---- PROVIDED RECORDS

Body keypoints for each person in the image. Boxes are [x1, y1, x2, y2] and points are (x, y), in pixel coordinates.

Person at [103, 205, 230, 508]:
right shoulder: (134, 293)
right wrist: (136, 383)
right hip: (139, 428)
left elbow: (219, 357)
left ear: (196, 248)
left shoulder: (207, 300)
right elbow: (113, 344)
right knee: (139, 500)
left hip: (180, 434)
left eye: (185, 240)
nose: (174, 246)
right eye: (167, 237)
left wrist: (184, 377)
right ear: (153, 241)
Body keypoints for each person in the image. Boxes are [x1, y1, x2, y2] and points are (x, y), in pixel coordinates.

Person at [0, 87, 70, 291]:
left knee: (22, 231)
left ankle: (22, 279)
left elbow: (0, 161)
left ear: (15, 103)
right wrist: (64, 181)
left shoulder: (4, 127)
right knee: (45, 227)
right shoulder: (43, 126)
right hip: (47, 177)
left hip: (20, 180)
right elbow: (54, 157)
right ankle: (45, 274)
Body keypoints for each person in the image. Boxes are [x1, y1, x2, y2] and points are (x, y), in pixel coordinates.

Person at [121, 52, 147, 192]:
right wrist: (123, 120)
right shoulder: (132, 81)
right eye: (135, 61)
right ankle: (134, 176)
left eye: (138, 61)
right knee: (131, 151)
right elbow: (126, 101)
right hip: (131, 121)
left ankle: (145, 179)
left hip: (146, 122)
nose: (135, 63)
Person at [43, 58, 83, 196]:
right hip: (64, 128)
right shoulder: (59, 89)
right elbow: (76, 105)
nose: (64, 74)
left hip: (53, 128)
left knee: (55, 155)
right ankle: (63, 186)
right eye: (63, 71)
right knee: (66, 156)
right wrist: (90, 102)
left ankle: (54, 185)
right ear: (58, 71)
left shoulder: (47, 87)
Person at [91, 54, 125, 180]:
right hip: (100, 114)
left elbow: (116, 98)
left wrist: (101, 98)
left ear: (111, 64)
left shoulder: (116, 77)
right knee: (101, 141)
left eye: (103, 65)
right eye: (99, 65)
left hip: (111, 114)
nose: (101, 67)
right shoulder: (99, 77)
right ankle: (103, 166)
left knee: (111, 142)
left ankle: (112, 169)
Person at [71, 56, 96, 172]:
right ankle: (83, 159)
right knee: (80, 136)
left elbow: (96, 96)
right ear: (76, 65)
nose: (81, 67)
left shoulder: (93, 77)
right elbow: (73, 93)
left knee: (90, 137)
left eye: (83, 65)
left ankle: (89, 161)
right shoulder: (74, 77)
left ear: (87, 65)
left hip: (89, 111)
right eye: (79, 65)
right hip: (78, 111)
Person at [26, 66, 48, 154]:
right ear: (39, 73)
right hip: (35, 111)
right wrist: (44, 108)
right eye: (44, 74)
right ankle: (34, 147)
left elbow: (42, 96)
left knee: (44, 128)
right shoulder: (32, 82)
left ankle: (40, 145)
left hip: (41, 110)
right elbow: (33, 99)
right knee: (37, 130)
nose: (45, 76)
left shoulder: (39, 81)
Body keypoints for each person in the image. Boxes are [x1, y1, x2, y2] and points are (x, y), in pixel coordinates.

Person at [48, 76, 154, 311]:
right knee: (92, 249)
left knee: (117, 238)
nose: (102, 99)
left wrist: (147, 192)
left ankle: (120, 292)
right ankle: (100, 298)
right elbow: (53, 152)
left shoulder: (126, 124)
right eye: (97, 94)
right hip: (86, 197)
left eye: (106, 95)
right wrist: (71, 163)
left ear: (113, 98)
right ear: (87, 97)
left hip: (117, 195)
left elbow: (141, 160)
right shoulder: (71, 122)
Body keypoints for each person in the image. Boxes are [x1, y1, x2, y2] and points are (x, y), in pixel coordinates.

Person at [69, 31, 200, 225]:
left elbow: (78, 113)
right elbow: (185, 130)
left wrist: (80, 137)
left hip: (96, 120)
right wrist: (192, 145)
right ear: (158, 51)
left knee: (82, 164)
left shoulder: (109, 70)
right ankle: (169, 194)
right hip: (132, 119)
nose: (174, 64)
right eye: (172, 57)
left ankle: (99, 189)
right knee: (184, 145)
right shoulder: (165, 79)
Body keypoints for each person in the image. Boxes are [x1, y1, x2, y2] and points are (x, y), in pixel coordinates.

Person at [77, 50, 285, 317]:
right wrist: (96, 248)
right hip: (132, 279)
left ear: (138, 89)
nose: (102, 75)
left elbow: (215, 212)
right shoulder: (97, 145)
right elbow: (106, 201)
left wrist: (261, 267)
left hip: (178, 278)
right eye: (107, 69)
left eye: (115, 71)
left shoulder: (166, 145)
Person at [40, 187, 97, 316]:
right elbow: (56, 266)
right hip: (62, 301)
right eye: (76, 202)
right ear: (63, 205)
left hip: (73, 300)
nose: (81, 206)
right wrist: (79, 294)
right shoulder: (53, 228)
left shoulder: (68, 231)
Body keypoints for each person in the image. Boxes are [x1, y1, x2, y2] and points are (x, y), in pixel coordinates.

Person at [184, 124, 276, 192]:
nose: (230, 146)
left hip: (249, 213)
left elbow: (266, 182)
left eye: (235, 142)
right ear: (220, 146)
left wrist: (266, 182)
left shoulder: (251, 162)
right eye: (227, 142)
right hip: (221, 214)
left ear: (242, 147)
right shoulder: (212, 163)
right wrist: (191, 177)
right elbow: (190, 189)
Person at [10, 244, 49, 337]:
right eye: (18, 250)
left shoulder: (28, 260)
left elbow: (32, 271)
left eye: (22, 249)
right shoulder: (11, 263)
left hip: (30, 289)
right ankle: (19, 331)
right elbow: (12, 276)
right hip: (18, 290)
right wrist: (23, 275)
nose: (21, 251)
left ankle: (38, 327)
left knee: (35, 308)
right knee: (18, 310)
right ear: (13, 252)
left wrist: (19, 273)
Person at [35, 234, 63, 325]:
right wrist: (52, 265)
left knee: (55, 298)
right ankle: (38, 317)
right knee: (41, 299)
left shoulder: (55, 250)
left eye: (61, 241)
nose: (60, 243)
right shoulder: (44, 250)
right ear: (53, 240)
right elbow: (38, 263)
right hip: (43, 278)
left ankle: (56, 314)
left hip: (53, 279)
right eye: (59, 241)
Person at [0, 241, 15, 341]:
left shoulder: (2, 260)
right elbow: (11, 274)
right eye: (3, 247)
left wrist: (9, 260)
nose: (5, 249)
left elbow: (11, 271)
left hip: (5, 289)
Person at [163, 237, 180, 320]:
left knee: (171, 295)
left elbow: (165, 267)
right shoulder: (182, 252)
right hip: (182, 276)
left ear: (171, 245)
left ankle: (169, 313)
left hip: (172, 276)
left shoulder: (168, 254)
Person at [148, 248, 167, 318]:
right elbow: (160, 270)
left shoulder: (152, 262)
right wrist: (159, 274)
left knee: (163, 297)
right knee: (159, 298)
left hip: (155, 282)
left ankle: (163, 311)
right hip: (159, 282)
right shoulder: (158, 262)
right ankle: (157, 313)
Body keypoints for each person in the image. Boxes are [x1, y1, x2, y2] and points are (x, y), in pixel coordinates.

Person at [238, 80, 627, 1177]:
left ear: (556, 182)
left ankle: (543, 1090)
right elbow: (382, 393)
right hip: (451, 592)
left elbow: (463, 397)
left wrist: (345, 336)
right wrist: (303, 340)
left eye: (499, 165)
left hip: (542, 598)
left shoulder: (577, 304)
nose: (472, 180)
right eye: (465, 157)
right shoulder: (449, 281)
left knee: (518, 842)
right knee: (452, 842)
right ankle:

--------

** WHAT THIS TASK INVOLVES **
Could you reproduce all of the entries exactly as they appear?

** ANSWER **
Body keypoints for each person in the image. Boxes are [x1, y1, x2, y2] and points are (x, y), in pixel coordinates.

Person at [103, 205, 230, 508]:
right shoulder: (134, 293)
right wrist: (136, 383)
right hip: (139, 428)
left elbow: (219, 357)
left ear: (196, 248)
left shoulder: (207, 300)
right elbow: (113, 344)
right knee: (139, 500)
left hip: (180, 434)
left eye: (185, 240)
nose: (174, 246)
right eye: (167, 237)
left wrist: (184, 377)
right ear: (153, 241)
Body keypoints for each person in the image. Boxes are [x1, y1, x2, y2] and points are (x, y), in pixel coordinates.

Person at [0, 87, 70, 291]:
left knee: (22, 231)
left ankle: (22, 279)
left elbow: (0, 161)
left ear: (15, 103)
right wrist: (64, 181)
left shoulder: (4, 127)
right knee: (45, 227)
right shoulder: (43, 126)
right hip: (47, 177)
left hip: (20, 180)
right elbow: (54, 157)
right ankle: (45, 274)
Body keypoints for each person in the image. Boxes are [x1, y1, x2, y2] and points are (x, y), in pixel coordinates.

Person at [121, 52, 147, 192]:
right wrist: (123, 120)
right shoulder: (132, 81)
right eye: (135, 61)
right ankle: (134, 176)
left eye: (138, 61)
right knee: (131, 151)
right elbow: (126, 101)
right hip: (131, 121)
left ankle: (145, 179)
left hip: (146, 122)
nose: (135, 63)
Person at [43, 58, 83, 196]:
right hip: (64, 128)
right shoulder: (59, 89)
right elbow: (76, 105)
nose: (64, 74)
left hip: (53, 128)
left knee: (55, 155)
right ankle: (63, 186)
right eye: (63, 71)
right knee: (66, 156)
right wrist: (90, 102)
left ankle: (54, 185)
right ear: (58, 71)
left shoulder: (47, 87)
Person at [91, 54, 125, 180]:
right hip: (100, 114)
left elbow: (116, 98)
left wrist: (101, 98)
left ear: (111, 64)
left shoulder: (116, 77)
right knee: (101, 141)
left eye: (103, 65)
right eye: (99, 65)
left hip: (111, 114)
nose: (101, 67)
right shoulder: (99, 77)
right ankle: (103, 166)
left knee: (111, 142)
left ankle: (112, 169)
Person at [71, 56, 96, 172]:
right ankle: (83, 159)
right knee: (80, 136)
left elbow: (96, 96)
right ear: (76, 65)
nose: (81, 67)
left shoulder: (93, 77)
right elbow: (73, 93)
left knee: (90, 137)
left eye: (83, 65)
left ankle: (89, 161)
right shoulder: (74, 77)
left ear: (87, 65)
left hip: (89, 111)
right eye: (79, 65)
right hip: (78, 111)
Person at [26, 66, 48, 154]:
right ear: (39, 73)
right hip: (35, 111)
right wrist: (44, 108)
right eye: (44, 74)
right ankle: (34, 147)
left elbow: (42, 96)
left knee: (44, 128)
right shoulder: (32, 82)
left ankle: (40, 145)
left hip: (41, 110)
right elbow: (33, 99)
right knee: (37, 130)
nose: (45, 76)
left shoulder: (39, 81)
Body keypoints for each person in the image. Boxes are [x1, y1, x2, y2] and points are (x, y), in pixel coordinates.

Person at [48, 76, 154, 311]:
right knee: (92, 249)
left knee: (117, 238)
nose: (102, 99)
left wrist: (147, 192)
left ankle: (120, 292)
right ankle: (100, 298)
right elbow: (53, 152)
left shoulder: (126, 124)
right eye: (97, 94)
right hip: (86, 197)
left eye: (106, 95)
right wrist: (71, 163)
left ear: (113, 98)
right ear: (87, 97)
left hip: (117, 195)
left elbow: (141, 160)
right shoulder: (71, 122)
Body keypoints for each person in the image. Boxes are [x1, y1, x2, y2] and points are (x, y), in pixel coordinates.

Person at [69, 31, 200, 225]:
left elbow: (78, 113)
right elbow: (185, 130)
left wrist: (80, 137)
left hip: (96, 120)
right wrist: (192, 145)
right ear: (158, 51)
left knee: (82, 164)
left shoulder: (109, 70)
right ankle: (169, 194)
right hip: (132, 119)
nose: (174, 64)
right eye: (172, 57)
left ankle: (99, 189)
right knee: (184, 145)
right shoulder: (165, 79)
Body keypoints for each person in the image. Boxes are [x1, y1, x2, y2] and points are (x, y), in pixel coordinates.

Person at [77, 50, 285, 317]:
right wrist: (96, 248)
right hip: (132, 279)
left ear: (138, 89)
nose: (102, 75)
left elbow: (215, 212)
right shoulder: (97, 145)
right elbow: (106, 201)
left wrist: (261, 267)
left hip: (178, 278)
right eye: (107, 69)
left eye: (115, 71)
left shoulder: (166, 145)
Person at [40, 187, 97, 316]:
right elbow: (56, 266)
right hip: (62, 301)
right eye: (76, 202)
right ear: (63, 205)
left hip: (73, 300)
nose: (81, 206)
right wrist: (79, 294)
right shoulder: (53, 228)
left shoulder: (68, 231)
Body keypoints for each person in the image. Boxes are [x1, y1, x2, y2] and points are (x, y), in pixel coordinates.

Person at [184, 124, 276, 192]:
nose: (230, 146)
left hip: (249, 213)
left elbow: (266, 182)
left eye: (235, 142)
right ear: (220, 146)
left wrist: (266, 182)
left shoulder: (251, 162)
right eye: (227, 142)
right hip: (221, 214)
left ear: (242, 147)
right shoulder: (212, 163)
right wrist: (191, 177)
right elbow: (190, 189)
Person at [10, 244, 49, 337]:
right eye: (18, 250)
left shoulder: (28, 260)
left elbow: (32, 271)
left eye: (22, 249)
right shoulder: (11, 263)
left hip: (30, 289)
right ankle: (19, 331)
right elbow: (12, 276)
right hip: (18, 290)
right wrist: (23, 275)
nose: (21, 251)
left ankle: (38, 327)
left knee: (35, 308)
right knee: (18, 310)
right ear: (13, 252)
left wrist: (19, 273)
Person at [35, 234, 63, 325]:
right wrist: (52, 265)
left knee: (55, 298)
right ankle: (38, 317)
right knee: (41, 299)
left shoulder: (55, 250)
left eye: (61, 241)
nose: (60, 243)
right shoulder: (44, 250)
right ear: (53, 240)
right elbow: (38, 263)
right hip: (43, 278)
left ankle: (56, 314)
left hip: (53, 279)
right eye: (59, 241)
Person at [0, 241, 15, 341]:
left shoulder: (2, 260)
right elbow: (11, 274)
right eye: (3, 247)
left wrist: (9, 260)
nose: (5, 249)
left elbow: (11, 271)
left hip: (5, 289)
Person at [163, 237, 180, 320]:
left knee: (171, 295)
left elbow: (165, 267)
right shoulder: (182, 252)
right hip: (182, 276)
left ear: (171, 245)
left ankle: (169, 313)
left hip: (172, 276)
left shoulder: (168, 254)
Person at [148, 248, 167, 318]:
right elbow: (160, 270)
left shoulder: (152, 262)
right wrist: (159, 274)
left knee: (163, 297)
right knee: (159, 298)
left hip: (155, 282)
left ankle: (163, 311)
right hip: (159, 282)
right shoulder: (158, 262)
right ankle: (157, 313)
Body keypoints for each person in the image. Boxes are [x1, y1, x2, y2] and points are (x, y), in pixel coordinates.

Person at [238, 80, 627, 1177]:
left ear: (556, 182)
left ankle: (543, 1090)
right elbow: (382, 393)
right hip: (451, 592)
left elbow: (463, 397)
left wrist: (345, 336)
right wrist: (303, 340)
left eye: (499, 165)
left hip: (542, 598)
left shoulder: (577, 304)
nose: (472, 180)
right eye: (465, 157)
right shoulder: (449, 281)
left knee: (518, 842)
right knee: (452, 842)
right ankle:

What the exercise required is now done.